Republican lawmakers in mostly GOP-led states, such as Alabama and Iowa, have repeatedly championed legislation banning or restricting medication abortion. Supporters of the South Dakota law say the legislation is necessary to protect the health of the woman and to prevent misuse of the drugs, but abortion rights advocates have argued that the measure imposes unnecessary and burdensome restrictions.
Current state law allows for the medication abortion process to begin 72 hours “after the physician physically and personally meets with the pregnant mother,” except in medical emergencies, and usually requires only one more visit to a licensed facility to receive the necessary drugs.

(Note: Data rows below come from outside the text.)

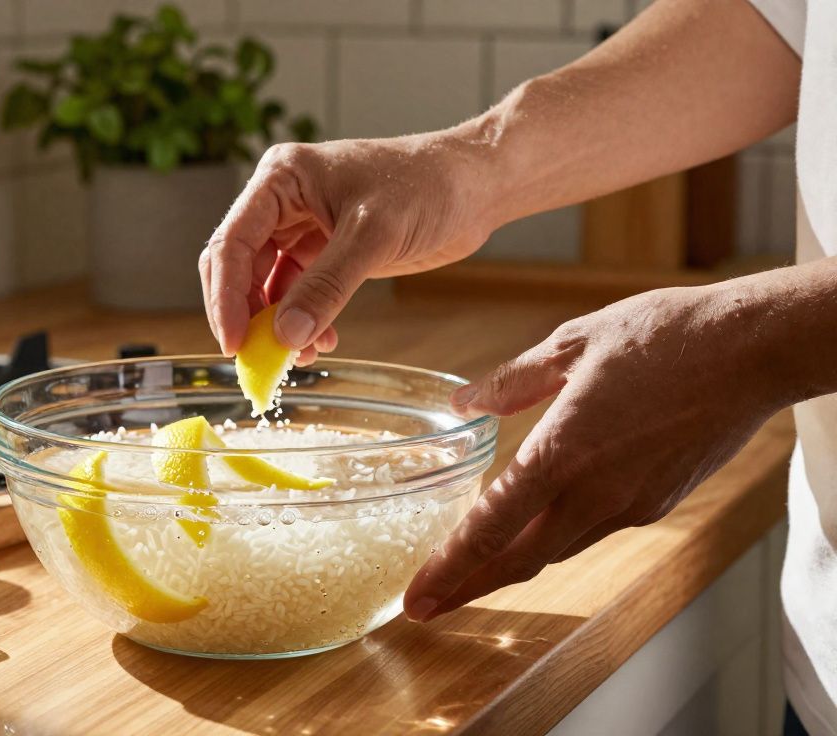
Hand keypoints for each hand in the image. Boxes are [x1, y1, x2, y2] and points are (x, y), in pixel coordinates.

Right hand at [199, 135, 495, 361]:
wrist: (477, 185)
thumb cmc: (429, 185)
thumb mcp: (373, 236)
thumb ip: (326, 287)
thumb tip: (285, 336)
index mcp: (281, 178)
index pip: (231, 242)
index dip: (225, 296)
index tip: (234, 343)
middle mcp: (283, 200)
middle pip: (239, 266)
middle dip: (246, 314)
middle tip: (256, 360)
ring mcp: (302, 226)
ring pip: (266, 284)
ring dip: (277, 324)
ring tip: (299, 356)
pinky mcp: (325, 250)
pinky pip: (297, 292)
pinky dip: (303, 321)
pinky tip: (322, 343)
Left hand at [402, 284, 783, 621]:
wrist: (755, 350)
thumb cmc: (664, 335)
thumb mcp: (572, 342)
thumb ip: (513, 380)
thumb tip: (466, 400)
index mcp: (563, 452)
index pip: (491, 528)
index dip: (450, 567)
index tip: (417, 596)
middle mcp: (595, 492)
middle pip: (519, 560)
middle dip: (467, 587)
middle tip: (425, 607)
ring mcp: (630, 504)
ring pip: (555, 550)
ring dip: (509, 568)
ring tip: (467, 578)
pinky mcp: (657, 503)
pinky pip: (591, 531)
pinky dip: (552, 540)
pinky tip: (532, 532)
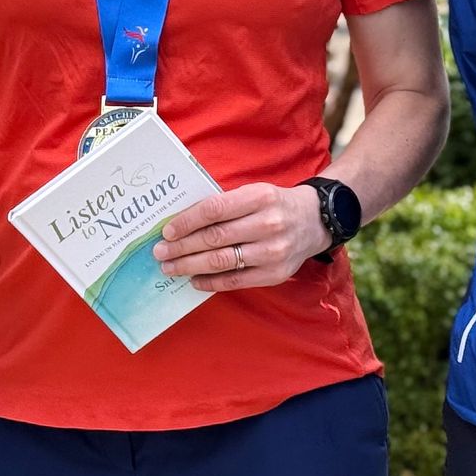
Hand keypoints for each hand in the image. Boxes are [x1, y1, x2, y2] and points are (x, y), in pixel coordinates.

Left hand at [153, 182, 330, 290]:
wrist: (315, 221)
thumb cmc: (274, 204)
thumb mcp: (254, 193)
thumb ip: (224, 205)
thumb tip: (181, 222)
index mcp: (259, 197)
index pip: (214, 210)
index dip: (187, 221)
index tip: (167, 231)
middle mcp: (268, 224)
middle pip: (215, 238)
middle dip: (182, 247)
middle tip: (160, 252)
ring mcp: (274, 251)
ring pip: (222, 262)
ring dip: (190, 266)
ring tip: (171, 267)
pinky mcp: (276, 274)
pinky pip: (236, 281)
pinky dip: (211, 282)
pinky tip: (194, 280)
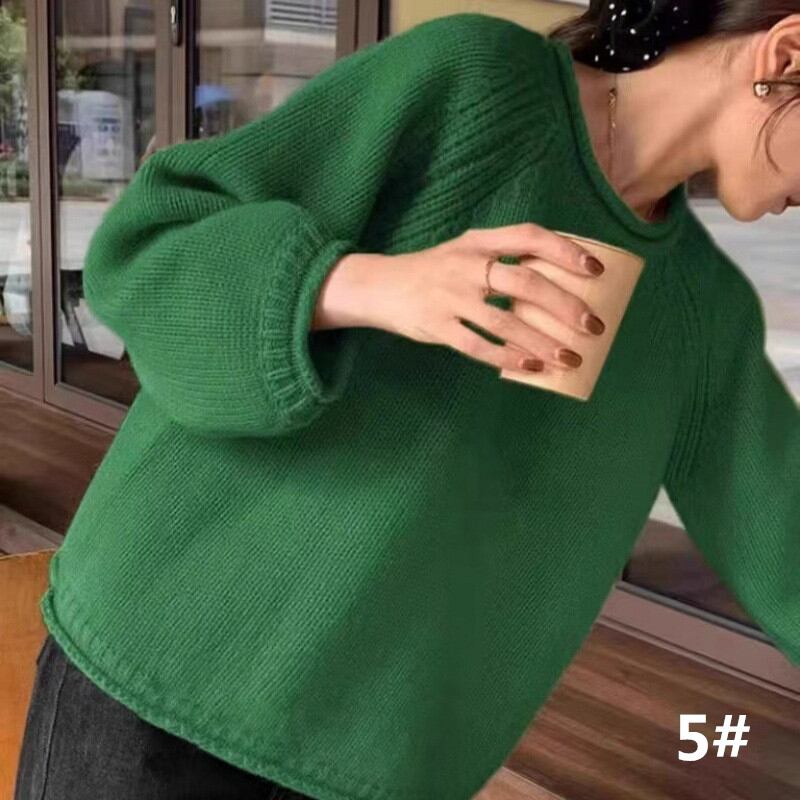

But the new law, like the state rule, requires that women receive both drugs used in a medication abortion in person at a licensed abortion facility, and bars them from receiving the pills in the mail. The law also makes it a Class 6 felony for a person practicing medicine without a state license to prescribe the drugs for a medication abortion.
They take the mifepristone pill at a clinic and are instructed to take the misoprostol pill at home a day or two later.